PROMPT 1: Return the passage of the hospital report from "After several days" up to and including "using for storage.".
PROMPT 2: In the hospital report, which hospital was Lucy Mackay taken to by ambulance?

A patient suspected of having a serious breast condition was forced to stay in a makeshift hospital storage 'cupboard' for three days.
Lucy Mackay was taken via ambulance to Crosshouse Hospital in Kilmarnock having suffered pain and numbness in her back, legs, shoulder and breast.
After waiting ten hours in A&E, she was taken to an assessment unit for blood tests and was placed on constant observation, the Daily Record reported .
After several days in the hospital, the 24-year-old was told another patient needed her bed because they required oxygen.
Lucy was moved into a side room which was also being used to store medical supplies.

She said: “I thought it was a proper room but it was a treatment room they were using for storage.
“The staff wouldn’t let me close the door because they needed in for equipment.
"I would hear them outside the room laughing about what was happening to ‘the girl in the cupboard’.

RECORD EXTRACTS:
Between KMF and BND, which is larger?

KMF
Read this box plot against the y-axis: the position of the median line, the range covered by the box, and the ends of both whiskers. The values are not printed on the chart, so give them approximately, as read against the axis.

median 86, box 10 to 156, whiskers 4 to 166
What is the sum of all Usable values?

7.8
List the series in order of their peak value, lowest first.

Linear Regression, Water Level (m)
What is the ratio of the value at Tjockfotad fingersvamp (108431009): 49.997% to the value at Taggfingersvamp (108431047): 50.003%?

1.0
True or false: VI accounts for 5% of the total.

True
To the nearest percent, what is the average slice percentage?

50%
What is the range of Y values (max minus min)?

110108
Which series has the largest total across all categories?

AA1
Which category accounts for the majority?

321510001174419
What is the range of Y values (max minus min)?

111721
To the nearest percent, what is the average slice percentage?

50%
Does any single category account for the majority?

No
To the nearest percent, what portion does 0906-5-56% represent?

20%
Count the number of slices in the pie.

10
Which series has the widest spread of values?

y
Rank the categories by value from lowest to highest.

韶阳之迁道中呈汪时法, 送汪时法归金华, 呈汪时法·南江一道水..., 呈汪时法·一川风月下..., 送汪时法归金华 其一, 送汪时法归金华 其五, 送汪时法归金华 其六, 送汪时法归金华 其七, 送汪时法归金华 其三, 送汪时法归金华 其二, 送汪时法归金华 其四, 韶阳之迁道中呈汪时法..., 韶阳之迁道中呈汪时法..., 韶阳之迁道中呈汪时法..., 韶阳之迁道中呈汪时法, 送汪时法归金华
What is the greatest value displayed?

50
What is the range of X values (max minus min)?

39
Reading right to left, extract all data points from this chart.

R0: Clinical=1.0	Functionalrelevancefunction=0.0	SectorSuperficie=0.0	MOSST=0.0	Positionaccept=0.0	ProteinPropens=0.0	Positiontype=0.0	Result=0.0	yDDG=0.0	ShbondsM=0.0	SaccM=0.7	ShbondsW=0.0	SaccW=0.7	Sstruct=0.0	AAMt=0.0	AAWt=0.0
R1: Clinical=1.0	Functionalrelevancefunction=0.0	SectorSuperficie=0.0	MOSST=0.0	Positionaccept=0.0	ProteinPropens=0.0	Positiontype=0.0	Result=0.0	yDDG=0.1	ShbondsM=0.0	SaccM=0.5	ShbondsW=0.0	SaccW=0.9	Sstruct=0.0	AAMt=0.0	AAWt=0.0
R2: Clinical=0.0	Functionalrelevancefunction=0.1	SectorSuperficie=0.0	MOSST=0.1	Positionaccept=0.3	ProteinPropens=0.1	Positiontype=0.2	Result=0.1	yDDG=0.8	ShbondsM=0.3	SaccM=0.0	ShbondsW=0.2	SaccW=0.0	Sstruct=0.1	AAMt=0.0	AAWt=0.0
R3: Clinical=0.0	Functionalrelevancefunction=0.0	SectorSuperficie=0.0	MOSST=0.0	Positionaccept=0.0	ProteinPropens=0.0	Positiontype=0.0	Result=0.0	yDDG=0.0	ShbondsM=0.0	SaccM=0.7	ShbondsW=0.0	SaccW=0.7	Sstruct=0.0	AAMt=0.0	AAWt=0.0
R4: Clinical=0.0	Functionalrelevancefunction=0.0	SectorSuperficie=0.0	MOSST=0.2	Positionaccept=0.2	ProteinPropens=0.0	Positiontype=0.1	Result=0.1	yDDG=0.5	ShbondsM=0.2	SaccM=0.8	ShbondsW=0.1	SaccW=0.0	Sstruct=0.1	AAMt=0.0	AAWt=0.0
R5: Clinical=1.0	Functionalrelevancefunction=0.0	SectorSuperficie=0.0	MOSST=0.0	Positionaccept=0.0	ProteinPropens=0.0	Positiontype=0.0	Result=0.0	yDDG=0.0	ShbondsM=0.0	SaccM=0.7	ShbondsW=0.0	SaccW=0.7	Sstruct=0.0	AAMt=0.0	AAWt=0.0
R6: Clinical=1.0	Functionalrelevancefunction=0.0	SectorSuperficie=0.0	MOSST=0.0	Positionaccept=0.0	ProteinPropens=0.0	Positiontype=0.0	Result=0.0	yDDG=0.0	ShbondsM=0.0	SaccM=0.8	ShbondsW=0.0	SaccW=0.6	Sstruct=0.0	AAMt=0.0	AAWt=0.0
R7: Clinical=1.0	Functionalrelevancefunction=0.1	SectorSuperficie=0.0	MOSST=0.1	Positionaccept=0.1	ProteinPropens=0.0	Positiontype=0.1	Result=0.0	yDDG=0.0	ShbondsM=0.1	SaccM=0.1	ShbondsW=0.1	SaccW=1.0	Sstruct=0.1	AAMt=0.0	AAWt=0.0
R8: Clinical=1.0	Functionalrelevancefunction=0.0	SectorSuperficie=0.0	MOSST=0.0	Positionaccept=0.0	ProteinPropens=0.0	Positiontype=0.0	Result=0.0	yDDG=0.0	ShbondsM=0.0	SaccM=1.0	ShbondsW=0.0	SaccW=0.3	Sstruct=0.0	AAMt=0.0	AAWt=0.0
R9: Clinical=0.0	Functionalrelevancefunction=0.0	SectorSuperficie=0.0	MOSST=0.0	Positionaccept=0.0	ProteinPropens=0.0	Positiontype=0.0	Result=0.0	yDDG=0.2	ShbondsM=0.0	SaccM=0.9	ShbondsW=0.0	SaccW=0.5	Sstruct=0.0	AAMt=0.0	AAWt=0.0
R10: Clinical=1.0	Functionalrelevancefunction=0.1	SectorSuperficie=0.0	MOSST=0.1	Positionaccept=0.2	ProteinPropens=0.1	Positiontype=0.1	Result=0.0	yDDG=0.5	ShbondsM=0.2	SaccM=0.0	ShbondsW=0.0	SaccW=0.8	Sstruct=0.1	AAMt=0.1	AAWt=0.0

ANSWER SPACE 1:
After several days in the hospital, the 24-year-old was told another patient needed her bed because they required oxygen.
Lucy was moved into a side room which was also being used to store medical supplies.

She said: “I thought it was a proper room but it was a treatment room they were using for storage.

ANSWER SPACE 2: Crosshouse Hospital in Kilmarnock.